Divergences from the original plan

  • SANDBOX_DOCKER_BLOCK_IMDS env was removed. The plan listed it under "Docker Resource Model" as a runtime knob. In practice an app-level Docker bridge address block is unreliable (Docker manages user-defined network routing), so the env var was removed (e1d5bd22db). The only IMDS defense is the host-level DOCKER-USER iptables rule that install.sh --include-craft best-effort installs on EC2.
  • CRAFT_ALLOW_UNBLOCKED_IMDS opt-out was dropped (1465bd7a61). Install no longer hard-fails on EC2 when iptables is unavailable; it logs a clear warning with the manual command and continues. This matches the plan's "Open Decision 4 — Recommendation: guard first" but lands the guard as best-effort rather than blocking.

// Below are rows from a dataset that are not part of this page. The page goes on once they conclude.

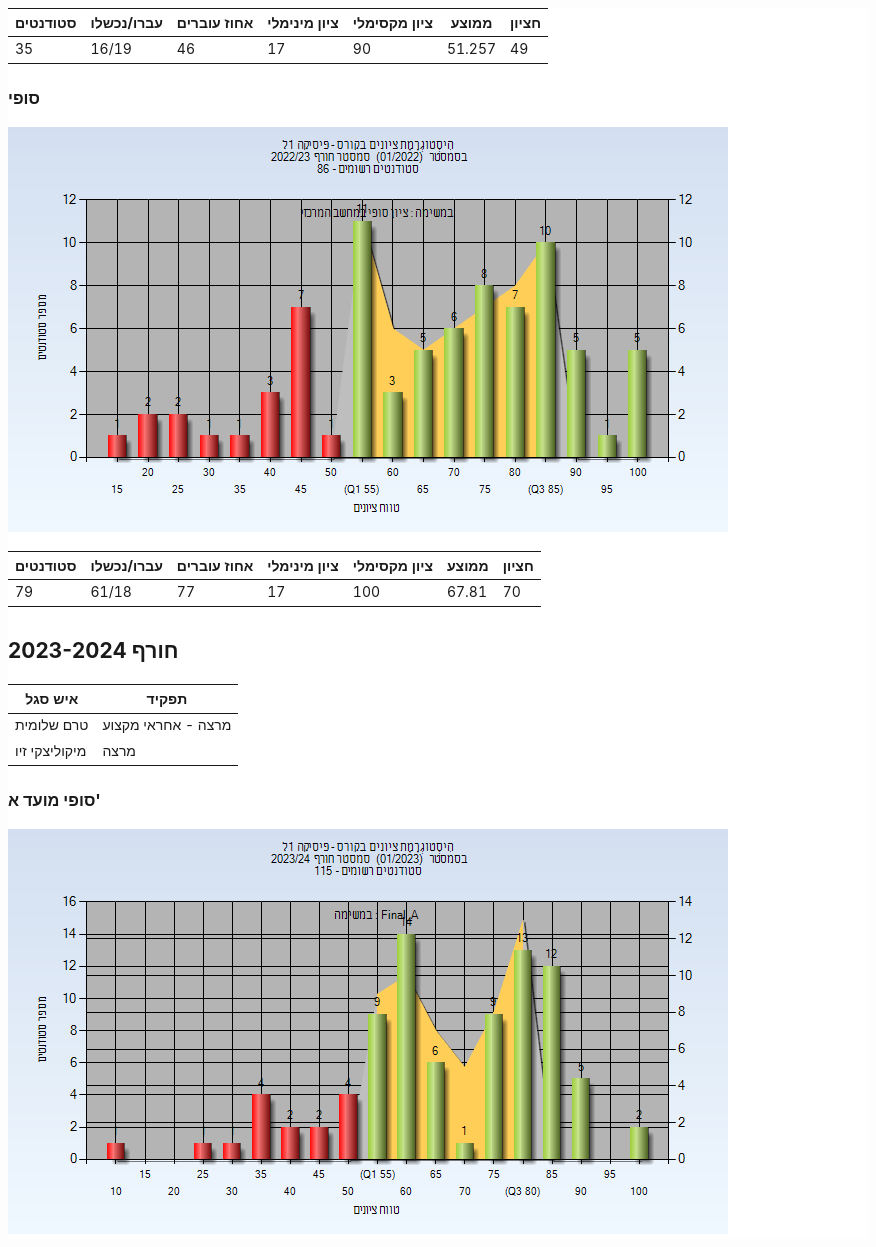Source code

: | סטודנטים | עברו/נכשלו | אחוז עוברים | ציון מינימלי | ציון מקסימלי | ממוצע | חציון |
| ---- | ---- | ---- | ---- | ---- | ---- | ---- |
| 35 | 16/19 | 46 | 17 | 90 | 51.257 | 49 |

<h3 id="202201-Finals">סופי</h3>

![202201 Finals](202201/Finals.png)

| סטודנטים | עברו/נכשלו | אחוז עוברים | ציון מינימלי | ציון מקסימלי | ממוצע | חציון |
| ---- | ---- | ---- | ---- | ---- | ---- | ---- |
| 79 | 61/18 | 77 | 17 | 100 | 67.81 | 70 |

<h2 id="202301">חורף 2023-2024</h2>

| איש סגל | תפקיד |
| ---- | ---- |
| טרם שלומית | מרצה - אחראי מקצוע |
| מיקוליצקי זיו | מרצה |

<h3 id="202301-Final_A">סופי מועד א'</h3>

![202301 Final_A](202301/Final_A.png)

  • Per-container resource defaults match K8s pod requests, not limits. Plan said "match K8s sandbox unless testing proves a single VM needs lower defaults." Actual defaults are 1 CPU / 2 GiB, matching K8s requests (not the K8s 2 CPU / 10 GiB limits), because single-VM compose deployments cannot over-commit every sandbox.

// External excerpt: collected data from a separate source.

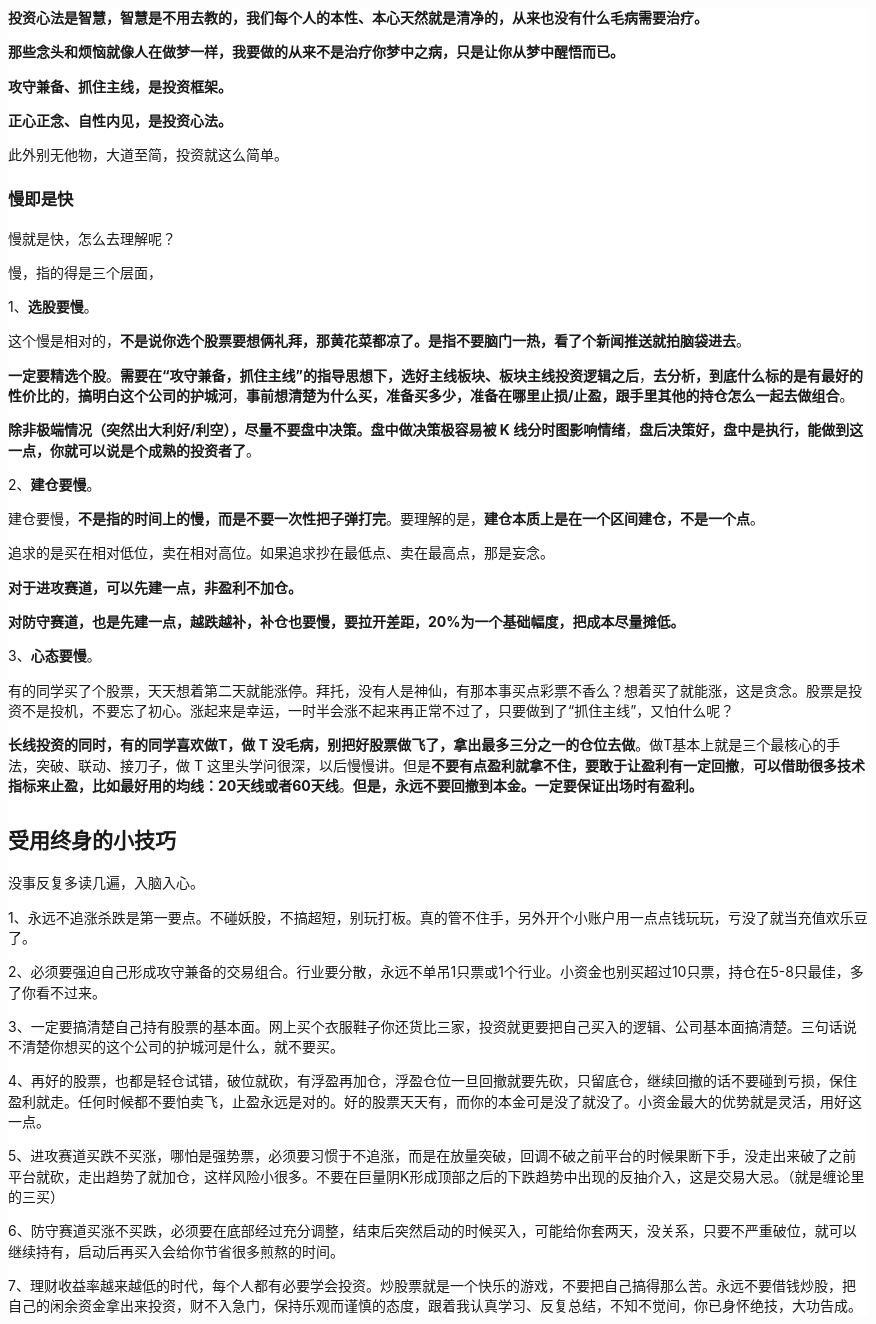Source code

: **投资心法是智慧，智慧是不用去教的，我们每个人的本性、本心天然就是清净的，从来也没有什么毛病需要治疗。**

**那些念头和烦恼就像人在做梦一样，我要做的从来不是治疗你梦中之病，只是让你从梦中醒悟而已。**

**攻守兼备、抓住主线，是投资框架。**

**正心正念、自性内见，是投资心法。**

此外别无他物，大道至简，投资就这么简单。

### 慢即是快

慢就是快，怎么去理解呢？

慢，指的得是三个层面，

1、**选股要慢**。

这个慢是相对的，**不是说你选个股票要想俩礼拜，那黄花菜都凉了。是指不要脑门一热，看了个新闻推送就拍脑袋进去**。

**一定要精选个股**。**需要在“攻守兼备，抓住主线”的指导思想下，选好主线板块、板块主线投资逻辑之后**，**去分析，到底什么标的是有最好的性价比的**，**搞明白这个公司的护城河**，**事前想清楚为什么买，准备买多少，准备在哪里止损/止盈，跟手里其他的持仓怎么一起去做组合**。

**除非极端情况（突然出大利好/利空），尽量不要盘中决策。盘中做决策极容易被 K 线分时图影响情绪**，**盘后决策好，盘中是执行，能做到这一点，你就可以说是个成熟的投资者了**。

2、**建仓要慢**。

建仓要慢，**不是指的时间上的慢，而是不要一次性把子弹打完**。要理解的是，**建仓本质上是在一个区间建仓，不是一个点**。

追求的是买在相对低位，卖在相对高位。如果追求抄在最低点、卖在最高点，那是妄念。

**对于进攻赛道，可以先建一点，非盈利不加仓。**

**对防守赛道，也是先建一点，越跌越补，补仓也要慢，要拉开差距，20%为一个基础幅度，把成本尽量摊低。**

3、**心态要慢**。

有的同学买了个股票，天天想着第二天就能涨停。拜托，没有人是神仙，有那本事买点彩票不香么？想着买了就能涨，这是贪念。股票是投资不是投机，不要忘了初心。涨起来是幸运，一时半会涨不起来再正常不过了，只要做到了“抓住主线”，又怕什么呢？

**长线投资的同时，有的同学喜欢做T，做 T 没毛病，别把好股票做飞了，拿出最多三分之一的仓位去做**。做T基本上就是三个最核心的手法，突破、联动、接刀子，做 T 这里头学问很深，以后慢慢讲。但是**不要有点盈利就拿不住，要敢于让盈利有一定回撤**，**可以借助很多技术指标来止盈，比如最好用的均线：20天线或者60天线**。**但是，永远不要回撤到本金。一定要保证出场时有盈利。**


## 受用终身的小技巧

没事反复多读几遍，入脑入心。

1、永远不追涨杀跌是第一要点。不碰妖股，不搞超短，别玩打板。真的管不住手，另外开个小账户用一点点钱玩玩，亏没了就当充值欢乐豆了。

2、必须要强迫自己形成攻守兼备的交易组合。行业要分散，永远不单吊1只票或1个行业。小资金也别买超过10只票，持仓在5-8只最佳，多了你看不过来。

3、一定要搞清楚自己持有股票的基本面。网上买个衣服鞋子你还货比三家，投资就更要把自己买入的逻辑、公司基本面搞清楚。三句话说不清楚你想买的这个公司的护城河是什么，就不要买。

4、再好的股票，也都是轻仓试错，破位就砍，有浮盈再加仓，浮盈仓位一旦回撤就要先砍，只留底仓，继续回撤的话不要碰到亏损，保住盈利就走。任何时候都不要怕卖飞，止盈永远是对的。好的股票天天有，而你的本金可是没了就没了。小资金最大的优势就是灵活，用好这一点。

5、进攻赛道买跌不买涨，哪怕是强势票，必须要习惯于不追涨，而是在放量突破，回调不破之前平台的时候果断下手，没走出来破了之前平台就砍，走出趋势了就加仓，这样风险小很多。不要在巨量阴K形成顶部之后的下跌趋势中出现的反抽介入，这是交易大忌。（就是缠论里的三买）

6、防守赛道买涨不买跌，必须要在底部经过充分调整，结束后突然启动的时候买入，可能给你套两天，没关系，只要不严重破位，就可以继续持有，启动后再买入会给你节省很多煎熬的时间。

7、理财收益率越来越低的时代，每个人都有必要学会投资。炒股票就是一个快乐的游戏，不要把自己搞得那么苦。永远不要借钱炒股，把自己的闲余资金拿出来投资，财不入急门，保持乐观而谨慎的态度，跟着我认真学习、反复总结，不知不觉间，你已身怀绝技，大功告成。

  • Background does mount the Docker socket (Open Decision 2 resolved → yes). The idle-cleanup celery task owns snapshot+terminate, so background gets the same socket mount and onyx_craft_sandbox network attachment as api_server.
  • api_server joins the sandbox bridge network (Open Decision 3 resolved → joins, not proxies via discovered IP). Both api_server and background attach to default plus onyx_craft_sandbox, so the Next.js preview reaches sandboxes by container DNS / IP on the bridge.
  • Sidecar still omitted (Open Decision 1 resolved as planned). Docker V1 ships agent-only; labels and the named volume are structured so a sidecar can be added later without disturbing the layout.
  • SANDBOX_API_SERVER_URL is required to be the public HTTPS URL, not a compose hostname — documented in env.template and sandbox/README.md. The agent cannot resolve api_server by DNS from inside the sandbox bridge.
  • Tests: the external-dependency-unit Docker tests outlined in the plan landed alongside the manager. The plan-mode unit tests for test_sandbox_backend_selection.py / test_idle_cleanup_backend_abstraction.py / test_snapshot_manager_streams.py / test_docker_manager_config.py / test_docker_acp_exec_client.py were implemented as part of PR #11218 and d08a5ee078.

Still TODO

  • Manual EC2 smoke test on a fresh EC2 + IAM-role instance — verifying IMDS block, sandbox→compose-service unreachability, and snapshot/restore round-trip on real infra. The plan's ## Tests → Manual EC2 smoke block remains the checklist.
  • Cherry-pick + merge of the docker-compose-2 and docker-compose-3 PR stack.